____ Records for this exercise

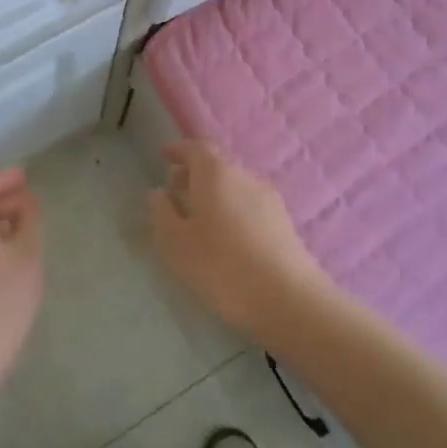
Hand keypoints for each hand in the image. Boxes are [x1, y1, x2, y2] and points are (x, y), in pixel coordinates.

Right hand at [147, 141, 328, 336]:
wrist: (287, 299)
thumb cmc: (221, 265)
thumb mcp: (176, 242)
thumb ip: (162, 212)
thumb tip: (159, 192)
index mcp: (216, 173)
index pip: (196, 148)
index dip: (178, 150)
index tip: (164, 155)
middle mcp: (246, 176)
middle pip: (217, 165)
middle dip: (195, 174)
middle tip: (176, 191)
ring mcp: (270, 199)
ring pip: (235, 186)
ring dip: (215, 194)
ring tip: (199, 218)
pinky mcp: (284, 223)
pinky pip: (250, 206)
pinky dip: (233, 210)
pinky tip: (226, 237)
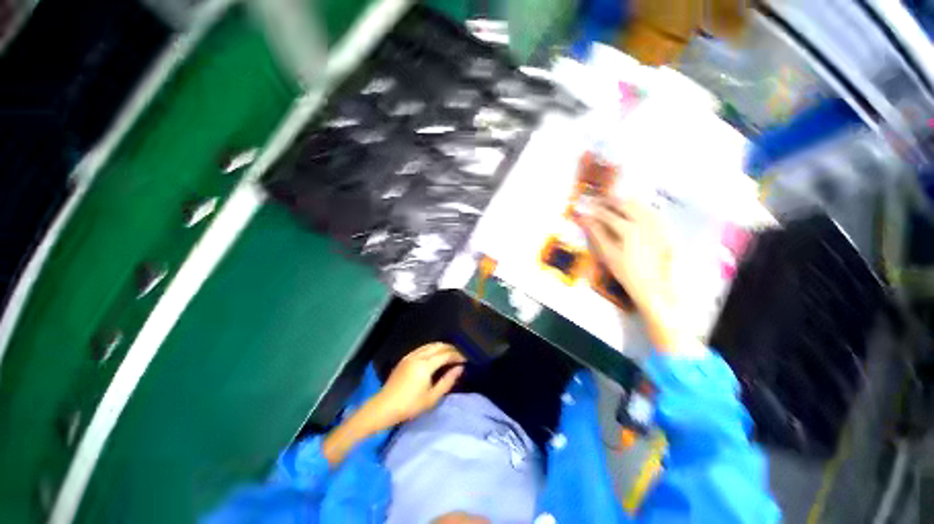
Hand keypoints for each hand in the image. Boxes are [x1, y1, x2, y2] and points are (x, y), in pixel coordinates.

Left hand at [369, 342, 465, 426]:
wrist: (384, 407)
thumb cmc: (410, 405)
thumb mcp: (432, 398)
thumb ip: (447, 381)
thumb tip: (460, 368)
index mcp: (425, 366)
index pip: (445, 354)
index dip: (457, 356)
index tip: (464, 361)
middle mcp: (419, 356)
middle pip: (439, 346)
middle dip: (451, 349)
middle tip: (458, 356)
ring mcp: (411, 355)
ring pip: (430, 345)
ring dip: (442, 347)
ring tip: (449, 355)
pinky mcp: (405, 358)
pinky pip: (422, 348)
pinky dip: (432, 348)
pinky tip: (435, 355)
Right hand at [579, 198, 672, 314]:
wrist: (653, 286)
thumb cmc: (626, 272)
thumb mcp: (608, 254)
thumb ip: (597, 234)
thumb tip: (586, 220)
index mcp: (628, 230)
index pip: (608, 214)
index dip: (595, 209)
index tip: (587, 206)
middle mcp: (644, 223)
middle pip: (626, 204)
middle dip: (611, 201)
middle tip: (600, 200)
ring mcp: (657, 225)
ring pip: (641, 205)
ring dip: (626, 201)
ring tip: (616, 202)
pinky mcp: (665, 230)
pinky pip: (653, 212)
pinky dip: (642, 207)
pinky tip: (636, 209)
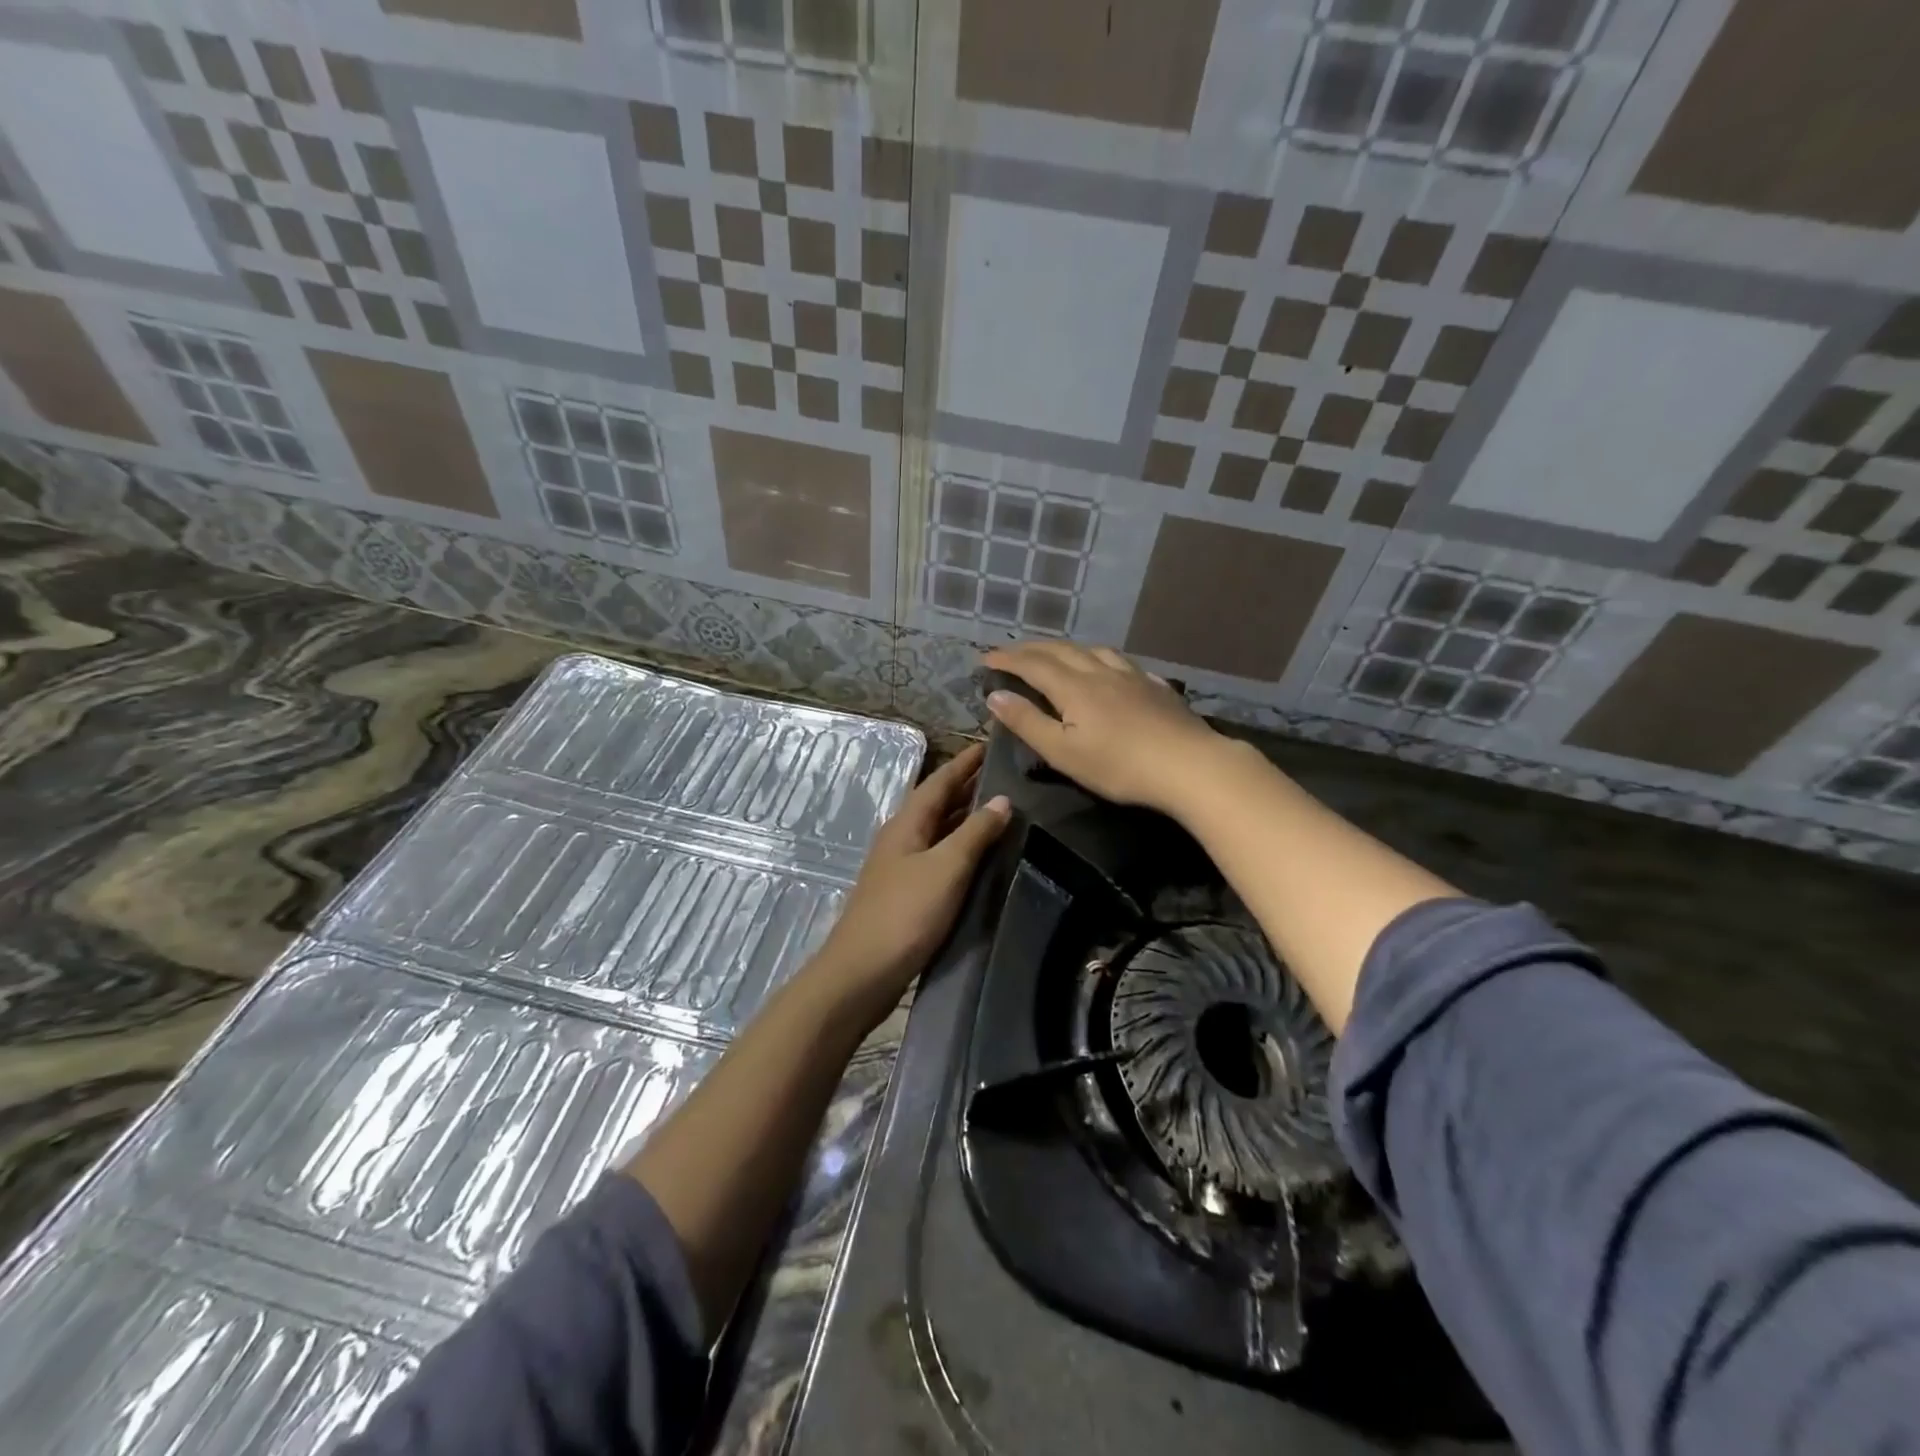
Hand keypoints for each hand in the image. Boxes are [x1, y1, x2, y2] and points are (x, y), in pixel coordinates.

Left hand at [809, 743, 1009, 1029]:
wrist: (862, 973)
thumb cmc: (905, 914)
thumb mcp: (946, 868)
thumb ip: (974, 834)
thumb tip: (1002, 799)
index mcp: (907, 823)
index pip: (939, 781)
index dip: (965, 762)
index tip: (990, 744)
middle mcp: (901, 837)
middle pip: (937, 803)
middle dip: (967, 786)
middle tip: (1004, 774)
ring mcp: (900, 866)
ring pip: (937, 830)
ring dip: (964, 817)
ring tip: (999, 809)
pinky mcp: (905, 893)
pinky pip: (937, 855)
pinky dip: (959, 846)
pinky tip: (978, 856)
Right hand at [982, 643, 1225, 814]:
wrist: (1189, 766)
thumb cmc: (1119, 766)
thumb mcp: (1063, 752)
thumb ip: (1028, 722)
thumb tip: (995, 695)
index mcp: (1073, 687)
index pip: (1032, 665)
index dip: (1007, 659)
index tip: (985, 657)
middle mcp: (1100, 672)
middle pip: (1061, 651)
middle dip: (1031, 648)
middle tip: (1011, 651)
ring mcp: (1132, 676)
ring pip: (1093, 650)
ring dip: (1067, 648)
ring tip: (1056, 652)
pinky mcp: (1156, 687)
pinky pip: (1121, 662)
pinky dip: (1101, 659)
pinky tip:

________

◆ **Work item**
Exact copy, no pictures. Write out the lines in the entries above, starting with the line with "ring dip: (215, 194)" and going on through the line with "middle tip: (1011, 651)", keeping both.

◆ **Answer space**
ring dip: (215, 194)
ring tip: (199, 218)
pinky mcp: (284, 223)
pinky pip: (250, 206)
pinky dip: (233, 210)
pinky tip: (226, 237)
Hand keypoints for each hand in the image. Boxes are [x1, y1, x2, y2] and points are (x, y), in pixel coordinates.

Left hand at [369, 342, 465, 426]:
wrist: (384, 407)
thumb cmc: (410, 405)
thumb mcp: (432, 398)
thumb ip: (447, 381)
thumb tip: (460, 368)
index mcp: (425, 366)
index pip: (445, 354)
index dip: (457, 356)
index tip: (464, 361)
middle mcp: (419, 356)
middle pip: (439, 346)
middle dip: (451, 349)
middle tip: (458, 356)
ring mcp: (411, 355)
ring pip: (430, 345)
ring dip: (442, 347)
ring tip: (449, 355)
pinky mcp: (405, 358)
pinky pip: (422, 348)
pinky dip: (432, 348)
pinky tip: (435, 355)
Right hand at [579, 198, 672, 314]:
wrist: (653, 286)
thumb cmc: (626, 272)
thumb mcp: (608, 254)
thumb ip: (597, 234)
thumb tip: (586, 220)
index mcp: (628, 230)
index pip: (608, 214)
index dip: (595, 209)
index tip: (587, 206)
middle mcp: (644, 223)
middle pip: (626, 204)
middle dip: (611, 201)
middle tip: (600, 200)
ring mcp: (657, 225)
ring pip: (641, 205)
ring dip: (626, 201)
ring tip: (616, 202)
pinky mcp: (665, 230)
pinky pip: (653, 212)
pinky dip: (642, 207)
pinky tip: (636, 209)
Hand keypoints for each hand in the image. Boxes are [x1, y1, x2, y2] and points are (x, y), in pixel coordinates.

Left hand at [809, 743, 1009, 1029]:
wrist: (862, 973)
thumb cmc: (905, 914)
thumb mcp: (946, 868)
thumb ip: (974, 834)
thumb tip: (1002, 799)
index mcp: (907, 823)
index pip: (939, 781)
index dip: (965, 762)
index tip: (990, 744)
middle mcp: (901, 837)
middle pip: (937, 803)
middle dip: (967, 786)
middle tip: (1004, 774)
ring mcp: (900, 866)
ring pip: (937, 830)
ring dip: (964, 817)
ring tip: (999, 809)
pinky mcp: (905, 893)
pinky pip: (937, 855)
pinky dip: (959, 846)
pinky tip: (978, 856)
Right hand at [982, 643, 1225, 814]:
wrist: (1189, 766)
thumb cmc: (1119, 766)
thumb mcp: (1063, 752)
thumb ip: (1028, 722)
thumb tip: (995, 695)
index mcp: (1073, 687)
index pip: (1032, 665)
index dip: (1007, 659)
index tip: (985, 657)
middle mcp: (1100, 672)
middle pip: (1061, 651)
middle dip: (1031, 648)
middle tip: (1011, 651)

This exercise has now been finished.